20 Março 2024

Protocolo Watch & Wait: "Temos de ser muito, muito rigorosos nos critérios de selecção dos doentes"

Em alguns doentes, os tumores localizados do recto podem ser tratados com radioquimioterapia, sem recorrer imediatamente (ou talvez nunca) à cirurgia. E se células cancerígenas residuais indetectáveis permanecessem no corpo e voltassem a desenvolver um tumor, esses doentes seriam então operados de imediato. Mas será que o facto de terem adiado a cirurgia pode resultar num maior risco de desenvolverem metástases em locais distantes do corpo?

Protocolo Watch & Wait: "Temos de ser muito, muito rigorosos nos critérios de selecção dos doentes"

[Registos guardados]
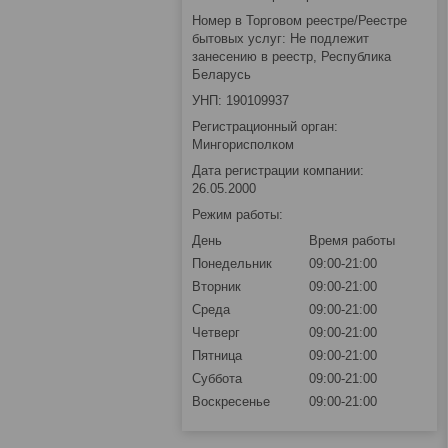
Номер в Торговом реестре/Реестре
бытовых услуг: Не подлежит
занесению в реестр, Республика
Беларусь
УНП: 190109937
Регистрационный орган:
Мингорисполком
Дата регистрации компании:
26.05.2000
Режим работы:
День
Время работы
Понедельник
09:00-21:00
Вторник
09:00-21:00
Среда
09:00-21:00
Четверг
09:00-21:00
Пятница
09:00-21:00
Суббота
09:00-21:00
Воскресенье
09:00-21:00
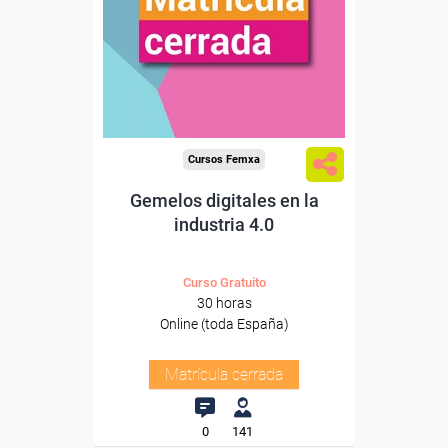
Cursos Femxa
Gemelos digitales en la
industria 4.0
Curso Gratuito
30 horas
Online (toda España)
Matrícula cerrada
0
141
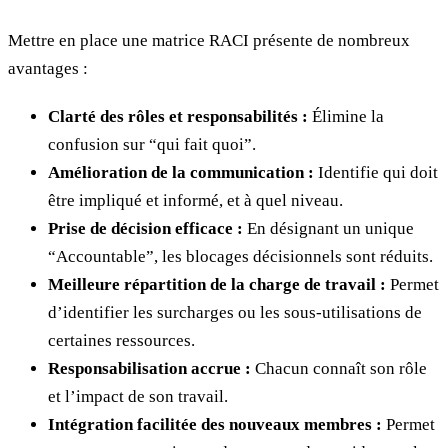
Mettre en place une matrice RACI présente de nombreux
avantages :
Clarté des rôles et responsabilités :
Élimine la
confusion sur “qui fait quoi”.
Amélioration de la communication :
Identifie qui doit
être impliqué et informé, et à quel niveau.
Prise de décision efficace :
En désignant un unique
“Accountable”, les blocages décisionnels sont réduits.
Meilleure répartition de la charge de travail :
Permet
d’identifier les surcharges ou les sous-utilisations de
certaines ressources.
Responsabilisation accrue :
Chacun connaît son rôle
et l’impact de son travail.
Intégration facilitée des nouveaux membres :
Permet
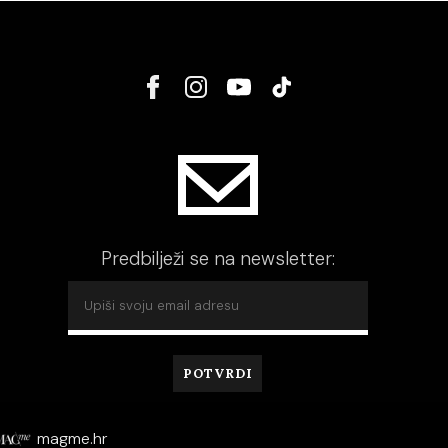
Predbilježi se na newsletter:
magme.hr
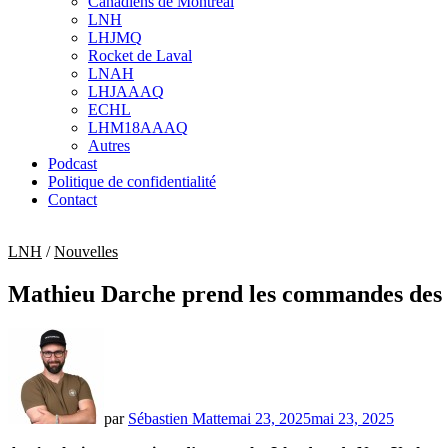
Canadiens de Montréal
sub
LNH
menu
LHJMQ
Rocket de Laval
LNAH
LHJAAAQ
ECHL
LHM18AAAQ
Autres
Podcast
Politique de confidentialité
Contact
LNH
/
Nouvelles
Mathieu Darche prend les commandes des 
par
Sébastien Matte
mai 23, 2025
mai 23, 2025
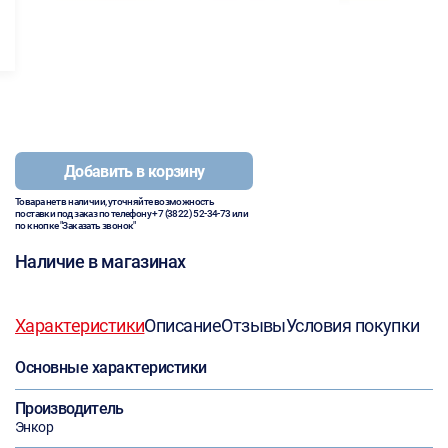
Добавить в корзину
Товара нет в наличии, уточняйте возможность
поставки под заказ по телефону
+7 (3822) 52-34-73
или
по кнопке "Заказать звонок"
Наличие в магазинах
Характеристики
Описание
Отзывы
Условия покупки
Основные характеристики
Производитель
Энкор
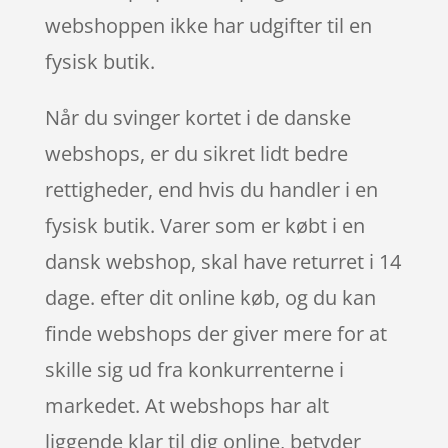
webshoppen ikke har udgifter til en
fysisk butik.
Når du svinger kortet i de danske
webshops, er du sikret lidt bedre
rettigheder, end hvis du handler i en
fysisk butik. Varer som er købt i en
dansk webshop, skal have returret i 14
dage. efter dit online køb, og du kan
finde webshops der giver mere for at
skille sig ud fra konkurrenterne i
markedet. At webshops har alt
liggende klar til dig online, betyder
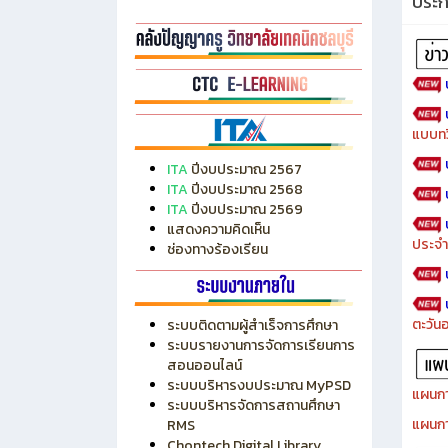
ประ
แบบทว
ITA
ปีงบประมาณ 2567
ITA
ปีงบประมาณ 2568
ITA
ปีงบประมาณ 2569
แสดงความคิดเห็น
ประจำ
ช่องทางร้องเรียน
ตะวัน
ระบบติดตามผู้สำเร็จการศึกษา
ระบบรายงานการจัดการเรียนการ
สอนออนไลน์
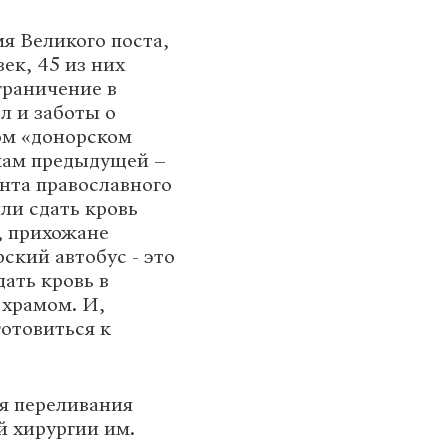
я Великого поста,
ек, 45 из них
ограничение в
л и заботы о
ом «донорском
кам предыдущей –
нта православного
ли сдать кровь
, прихожане
ский автобус - это
дать кровь в
 храмом. И,
готовиться к
я переливания
й хирургии им.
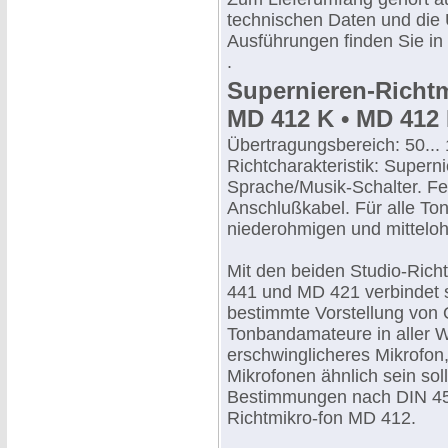
technischen Daten und die
Ausführungen finden Sie in 
.
Supernieren-Richt
MD 412 K • MD 412
Übertragungsbereich: 50...
Richtcharakteristik: Supern
Sprache/Musik-Schalter. Fe
Anschlußkabel. Für alle To
niederohmigen und mittelo
Mit den beiden Studio-Ric
441 und MD 421 verbindet 
bestimmte Vorstellung von 
Tonbandamateure in aller We
erschwinglicheres Mikrofon
Mikrofonen ähnlich sein soll
Bestimmungen nach DIN 4550
Richtmikro-fon MD 412.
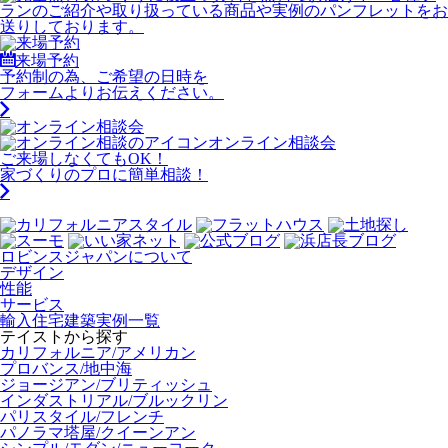
来場予約
予約制の為、ご希望の日時を
フォームよりお伝えください。
オンライン相談会
ご来場しなくてもOK！
家づくりのプロに簡単相談！
ロビンスジャパンについて
デザイン
性能
サービス
輸入住宅建築実例一覧
テイストから探す
カリフォルニア/アメリカン
プロバンス/地中海
ジョージアン/ブリティッシュ
インダストリアル/ブルックリン
パリスタイル/フレンチ
パノラマ塔屋/クイーンアン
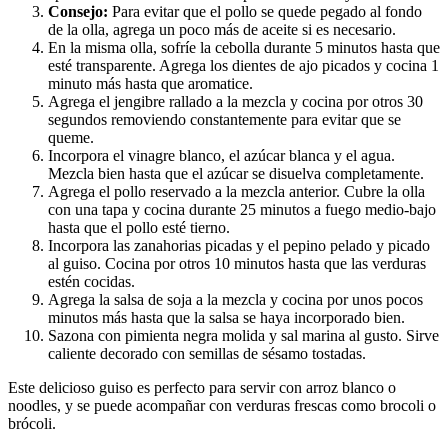
Consejo:
Para evitar que el pollo se quede pegado al fondo
de la olla, agrega un poco más de aceite si es necesario.
En la misma olla, sofríe la cebolla durante 5 minutos hasta que
esté transparente. Agrega los dientes de ajo picados y cocina 1
minuto más hasta que aromatice.
Agrega el jengibre rallado a la mezcla y cocina por otros 30
segundos removiendo constantemente para evitar que se
queme.
Incorpora el vinagre blanco, el azúcar blanca y el agua.
Mezcla bien hasta que el azúcar se disuelva completamente.
Agrega el pollo reservado a la mezcla anterior. Cubre la olla
con una tapa y cocina durante 25 minutos a fuego medio-bajo
hasta que el pollo esté tierno.
Incorpora las zanahorias picadas y el pepino pelado y picado
al guiso. Cocina por otros 10 minutos hasta que las verduras
estén cocidas.
Agrega la salsa de soja a la mezcla y cocina por unos pocos
minutos más hasta que la salsa se haya incorporado bien.
Sazona con pimienta negra molida y sal marina al gusto. Sirve
caliente decorado con semillas de sésamo tostadas.
Este delicioso guiso es perfecto para servir con arroz blanco o
noodles, y se puede acompañar con verduras frescas como brocoli o
brócoli.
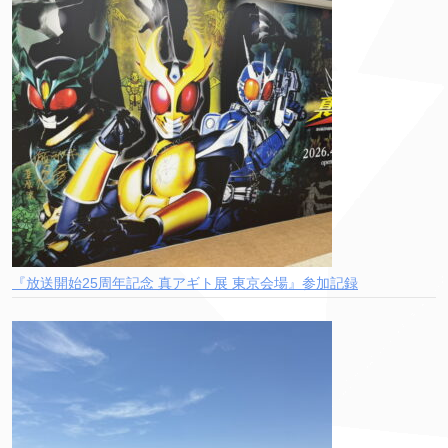
『放送開始25周年記念 真アギト展 東京会場』参加記録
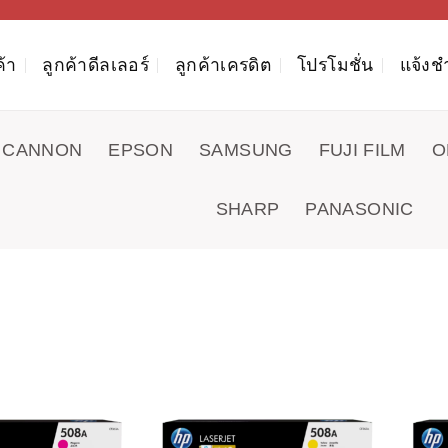
ค้า
ลูกค้าดีลเลอร์
ลูกค้าเครดิต
โปรโมชั่น
แจ้งช
CANNON
EPSON
SAMSUNG
FUJI FILM
O
SHARP
PANASONIC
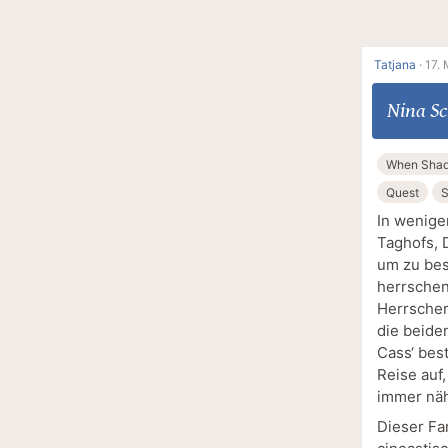
Tatjana
·
17. 
Nina Sc
When Sha
Quest
S
In wenige
Taghofs, 
um zu bes
herrschen 
Herrscher
die beide
Cass‘ bes
Reise auf
immer näh
Dieser Fa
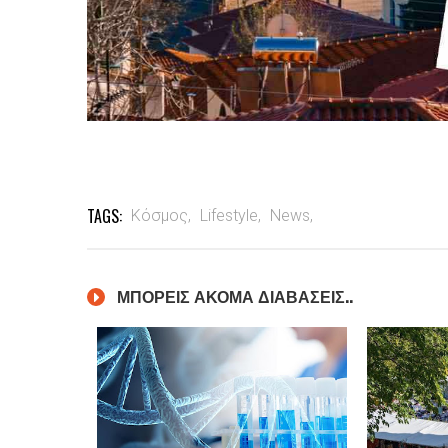
TAGS:
Κόσμος,
Lifestyle,
News,
ΜΠΟΡΕΙΣ ΑΚΟΜΑ ΔΙΑΒΑΣΕΙΣ..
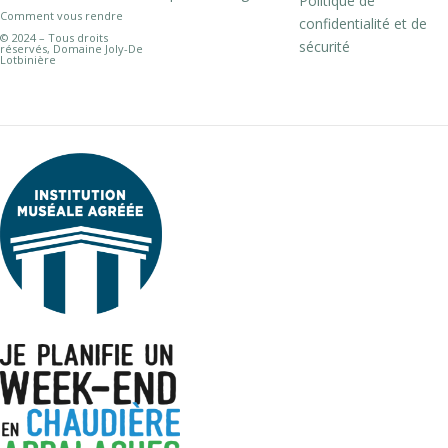
Politique de
Comment vous rendre
confidentialité et de
© 2024 – Tous droits
sécurité
réservés, Domaine Joly-De
Lotbinière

* **O QUE FAZER**: Prossiga o artigo sobre o protocolo Watch & Wait a partir do ponto em que acaba. Os itens não têm nada a ver com o artigo sobre o protocolo Watch & Wait.

* **RESPOSTA**:
Uma estratégia denominada Watch & Wait (W&W) tem sido cada vez mais utilizada, incluindo na Fundação Champalimaud, para evitar a cirurgia e as complicações associadas, num grupo seleccionado de doentes cujos tumores se tornam indetectáveis após um tratamento de radioquimioterapia. Em termos de controlo local do tumor, tem sido demonstrado que é tão seguro operá-los mais tarde – se alguma vez o tumor der sinais de regressar – como operá-los imediatamente após a radioquimioterapia. Mas até agora, não havia dados suficientes para estudar as consequências sistémicas do adiamento da cirurgia nestes doentes – ou seja, a potencial metastização do seu cancro.

Agora, um estudo de um grupo internacional de investigadores, cujo primeiro autor é Laura Fernández, cirurgiã colorrectal da Unidade Digestiva da Fundação Champalimaud, foi apresentado no simpósio anual da American Society of Clinical Oncology-Gastroinstestinal Cancers, fornecendo a primeira avaliação quantitativa deste risco. Nesta entrevista, Laura Fernández fala sobre o W&W e sobre os novos resultados, que foram submetidos para publicação.

O que é o Protocolo Watch & Wait (W&W)?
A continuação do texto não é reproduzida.